Sin embargo, el presidente brasileño, Jair Bolsonaro, trasgredió irresponsablemente el aislamiento y, en ocasiones, paseó y montó moto acuática sin protección por el Distrito Federal.

Percibí, además, cómo madres con niños, ancianos y dueños de perros desafiaban el confinamiento y sin nasobuco disfrutaban en un parque o de una improvisada caminata.

Muchos circulaban con el tapaboca colgado de la cintura o alrededor del cuello.

‘No comparto esta paranoia. Estamos al aire libre y de esta manera es más difícil contraer el virus’, me comentó un hombre de 63 años, renuente a proteger parte de su rostro, como émulo del exmilitar gobernante.

No obstante, otros preocupados por la Covid-19, como Camila Sampaio, propietaria de una tienda, anunciaron en redes sociales la producción y venta de máscaras caseras.

La empresaria confeccionó los tapabocas con retazos de telas. ‘Poco a poco los estoy poniendo a disposición en el sitio, en unos 15 minutos están agotados’, afirmó.

Sampaio destinó los fondos recaudados a la compra de canastas básicas para desfavorecidos. ‘Tenía suficiente tela y elástico. Recibí donaciones de otras tiendas que apoyan la causa’, agregó.

Eruditos aseguran que el uso del cubreboca resulta solo una medida complementaria y no reemplaza las disposiciones establecidas, como lavarse bien las manos y evitar tocarse la boca y nariz.

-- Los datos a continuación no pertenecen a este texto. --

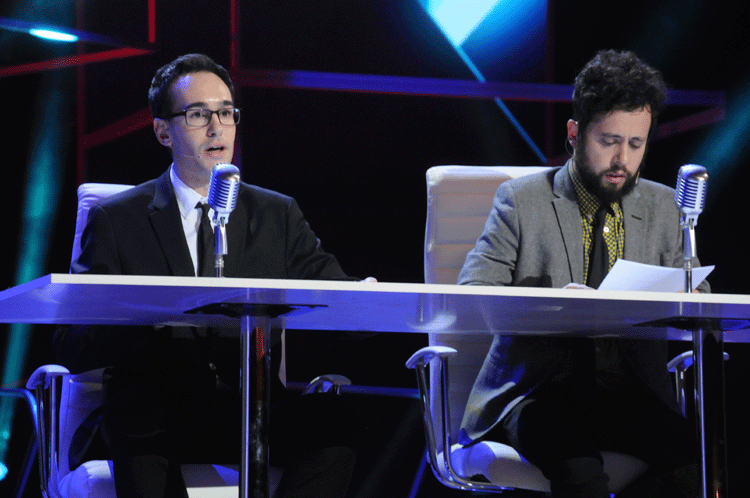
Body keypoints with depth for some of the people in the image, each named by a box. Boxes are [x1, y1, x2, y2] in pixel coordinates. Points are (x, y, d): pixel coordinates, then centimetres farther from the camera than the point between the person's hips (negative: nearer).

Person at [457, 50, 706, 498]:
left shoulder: (663, 207, 15)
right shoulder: (521, 200, 4)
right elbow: (470, 296, -6)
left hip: (630, 392, 4)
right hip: (539, 390, -4)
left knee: (692, 452, -29)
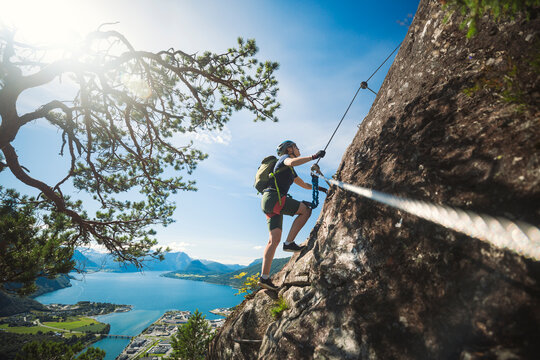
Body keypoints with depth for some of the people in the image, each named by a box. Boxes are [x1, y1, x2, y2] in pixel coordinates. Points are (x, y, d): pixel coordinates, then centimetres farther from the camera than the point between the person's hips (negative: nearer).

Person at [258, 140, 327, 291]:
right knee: (305, 210, -7)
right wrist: (313, 156, -21)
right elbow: (292, 162, -23)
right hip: (273, 197, -9)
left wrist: (319, 188, 38)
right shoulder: (285, 158, 4)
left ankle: (264, 277, -1)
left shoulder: (291, 171, 31)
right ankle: (289, 243, -4)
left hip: (269, 204, 9)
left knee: (274, 239, 1)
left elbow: (305, 185, 44)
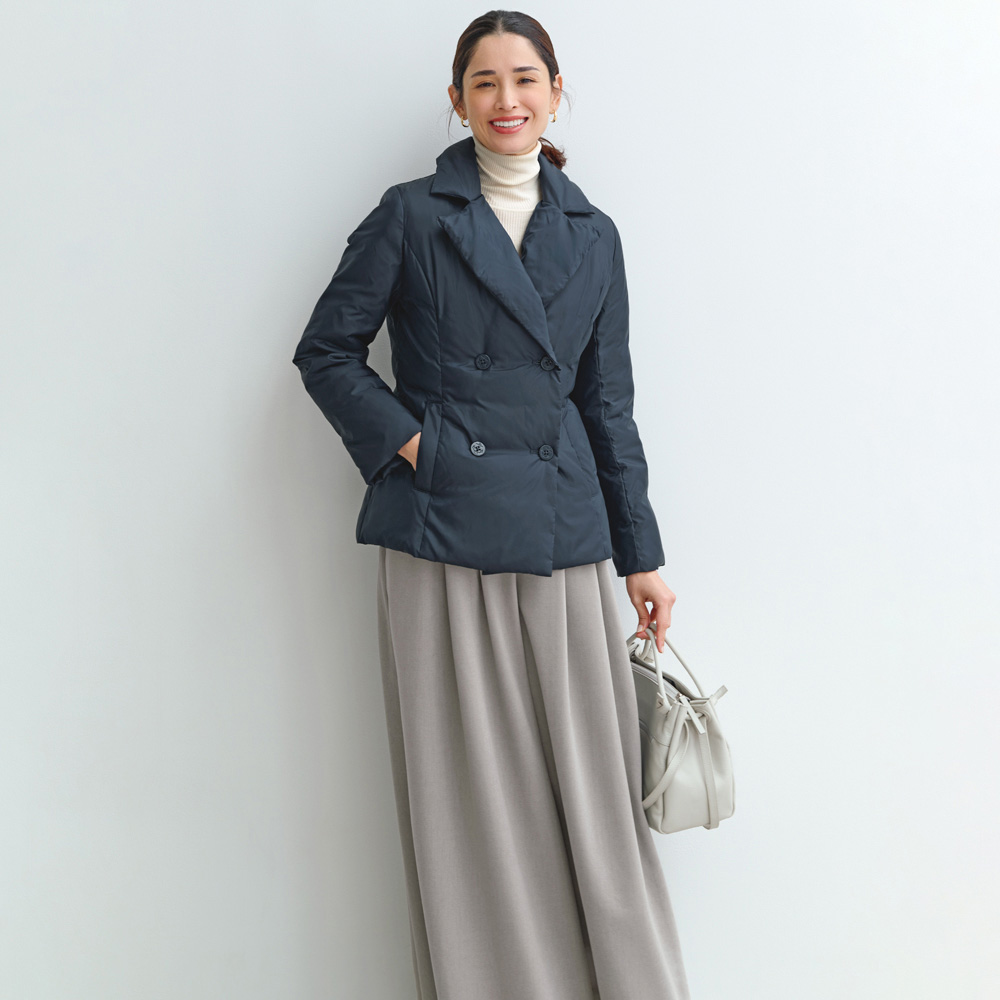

Comprendí entonces que el exiguo conocimiento científico sobre el virus, su alta velocidad de difusión y capacidad para causar muertes, generan incertidumbres sobre cuáles serían las más valiosas estrategias a utilizar para enfrentar la calamidad.

Para Brasil, los desafíos son aún mayores. En medio de una grave crisis política, debate cómo frenar la transmisión vírica en un panorama de profunda desigualdad social, con poblaciones que subsisten en condiciones precarias de vivienda y saneamiento.

Sus cada vez más ascendentes cifras de pérdidas humanas y contagios por la Covid-19 asfaltan el camino para que el gigante suramericano se convierta en epicentro mundial de la pandemia.

Por el momento, cambié la careta antigás por tapabocas higiénicos descartables y dos muy veneradas mascarillas caseras, cual escudos me resguardan por estos luctuosos días en la vida.